─── Information supplied

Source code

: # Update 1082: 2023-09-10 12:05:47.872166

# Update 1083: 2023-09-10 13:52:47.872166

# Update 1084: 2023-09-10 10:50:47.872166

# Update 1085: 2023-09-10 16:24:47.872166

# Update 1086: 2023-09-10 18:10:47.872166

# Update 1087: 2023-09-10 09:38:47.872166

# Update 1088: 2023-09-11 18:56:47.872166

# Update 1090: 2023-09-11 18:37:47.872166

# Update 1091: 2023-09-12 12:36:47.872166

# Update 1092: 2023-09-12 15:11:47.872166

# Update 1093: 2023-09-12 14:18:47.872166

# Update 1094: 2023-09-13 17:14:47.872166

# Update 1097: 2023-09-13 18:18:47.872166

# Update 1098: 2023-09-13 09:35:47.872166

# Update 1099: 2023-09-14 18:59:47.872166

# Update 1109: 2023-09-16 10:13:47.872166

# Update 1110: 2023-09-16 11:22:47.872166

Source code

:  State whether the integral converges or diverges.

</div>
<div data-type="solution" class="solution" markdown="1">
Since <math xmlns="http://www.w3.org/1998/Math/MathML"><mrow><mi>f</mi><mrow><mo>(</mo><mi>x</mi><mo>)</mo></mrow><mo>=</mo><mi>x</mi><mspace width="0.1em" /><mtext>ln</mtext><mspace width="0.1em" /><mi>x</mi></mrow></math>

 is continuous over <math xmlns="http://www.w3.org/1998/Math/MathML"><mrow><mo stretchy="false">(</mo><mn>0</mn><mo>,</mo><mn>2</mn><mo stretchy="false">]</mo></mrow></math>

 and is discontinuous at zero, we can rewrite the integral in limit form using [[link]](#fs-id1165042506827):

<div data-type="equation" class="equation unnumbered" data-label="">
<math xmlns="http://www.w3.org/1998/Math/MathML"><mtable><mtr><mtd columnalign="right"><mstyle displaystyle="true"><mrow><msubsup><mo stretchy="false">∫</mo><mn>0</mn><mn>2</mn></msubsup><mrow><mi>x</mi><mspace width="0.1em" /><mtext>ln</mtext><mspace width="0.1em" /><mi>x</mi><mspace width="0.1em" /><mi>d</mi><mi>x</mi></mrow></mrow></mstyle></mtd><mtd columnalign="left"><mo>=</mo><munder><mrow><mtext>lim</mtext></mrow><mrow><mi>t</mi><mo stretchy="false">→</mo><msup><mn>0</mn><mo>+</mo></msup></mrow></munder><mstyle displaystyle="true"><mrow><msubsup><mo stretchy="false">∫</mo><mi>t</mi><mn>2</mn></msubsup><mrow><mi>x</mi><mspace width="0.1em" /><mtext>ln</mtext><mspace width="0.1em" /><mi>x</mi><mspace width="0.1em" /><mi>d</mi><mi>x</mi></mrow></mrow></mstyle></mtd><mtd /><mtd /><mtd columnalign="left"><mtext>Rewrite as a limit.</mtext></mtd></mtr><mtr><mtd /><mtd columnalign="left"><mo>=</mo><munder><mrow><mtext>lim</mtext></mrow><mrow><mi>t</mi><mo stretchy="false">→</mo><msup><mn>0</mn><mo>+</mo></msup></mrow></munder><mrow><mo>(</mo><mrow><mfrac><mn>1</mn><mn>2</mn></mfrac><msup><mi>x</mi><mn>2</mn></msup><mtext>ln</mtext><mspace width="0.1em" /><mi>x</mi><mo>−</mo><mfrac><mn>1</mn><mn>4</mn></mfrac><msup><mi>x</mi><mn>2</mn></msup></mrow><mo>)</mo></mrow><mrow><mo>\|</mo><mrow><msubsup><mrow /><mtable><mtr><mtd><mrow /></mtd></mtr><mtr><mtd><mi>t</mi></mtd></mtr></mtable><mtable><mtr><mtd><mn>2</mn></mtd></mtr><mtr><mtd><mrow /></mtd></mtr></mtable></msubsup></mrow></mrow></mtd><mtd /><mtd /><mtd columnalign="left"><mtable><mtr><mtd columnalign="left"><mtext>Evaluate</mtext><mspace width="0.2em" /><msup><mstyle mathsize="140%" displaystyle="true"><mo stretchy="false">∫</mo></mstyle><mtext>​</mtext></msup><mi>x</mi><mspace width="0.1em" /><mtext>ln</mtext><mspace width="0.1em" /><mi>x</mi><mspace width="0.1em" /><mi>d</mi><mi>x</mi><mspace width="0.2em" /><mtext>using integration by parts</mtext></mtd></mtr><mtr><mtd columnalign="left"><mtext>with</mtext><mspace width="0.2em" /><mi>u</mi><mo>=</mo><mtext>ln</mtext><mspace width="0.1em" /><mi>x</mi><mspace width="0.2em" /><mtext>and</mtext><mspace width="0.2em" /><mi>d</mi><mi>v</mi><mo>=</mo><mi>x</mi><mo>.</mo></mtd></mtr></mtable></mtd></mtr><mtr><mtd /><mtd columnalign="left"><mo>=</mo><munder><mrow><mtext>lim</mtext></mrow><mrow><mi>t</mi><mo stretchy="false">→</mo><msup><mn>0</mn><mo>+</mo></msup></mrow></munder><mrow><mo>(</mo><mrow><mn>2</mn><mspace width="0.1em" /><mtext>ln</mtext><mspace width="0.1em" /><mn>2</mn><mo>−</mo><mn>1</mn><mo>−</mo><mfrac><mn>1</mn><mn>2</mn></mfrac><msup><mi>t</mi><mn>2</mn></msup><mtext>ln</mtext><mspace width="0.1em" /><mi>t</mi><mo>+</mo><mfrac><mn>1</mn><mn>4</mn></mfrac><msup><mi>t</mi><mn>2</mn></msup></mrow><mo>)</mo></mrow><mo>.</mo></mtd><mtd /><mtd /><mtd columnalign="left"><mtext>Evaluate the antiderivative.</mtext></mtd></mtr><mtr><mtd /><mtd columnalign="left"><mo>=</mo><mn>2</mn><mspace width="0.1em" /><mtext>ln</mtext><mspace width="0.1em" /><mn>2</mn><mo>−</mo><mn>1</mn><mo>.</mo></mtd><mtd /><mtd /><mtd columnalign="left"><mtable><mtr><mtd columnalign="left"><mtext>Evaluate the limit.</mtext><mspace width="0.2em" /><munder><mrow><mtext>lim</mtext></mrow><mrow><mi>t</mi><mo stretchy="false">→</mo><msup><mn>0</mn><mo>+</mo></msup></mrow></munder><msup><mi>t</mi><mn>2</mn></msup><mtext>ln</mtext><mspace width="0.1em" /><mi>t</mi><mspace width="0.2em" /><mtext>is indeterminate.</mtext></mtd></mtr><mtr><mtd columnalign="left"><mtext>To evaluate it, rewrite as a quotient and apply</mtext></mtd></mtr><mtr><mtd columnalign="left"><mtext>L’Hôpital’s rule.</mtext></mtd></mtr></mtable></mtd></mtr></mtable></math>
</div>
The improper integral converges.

──────

**Exercise**
Check each line of the records for "data" and copy the ones that contain it.

**Task solution**
<div data-type="solution" class="solution" markdown="1">
<div data-type="equation" class="equation unnumbered" data-label="">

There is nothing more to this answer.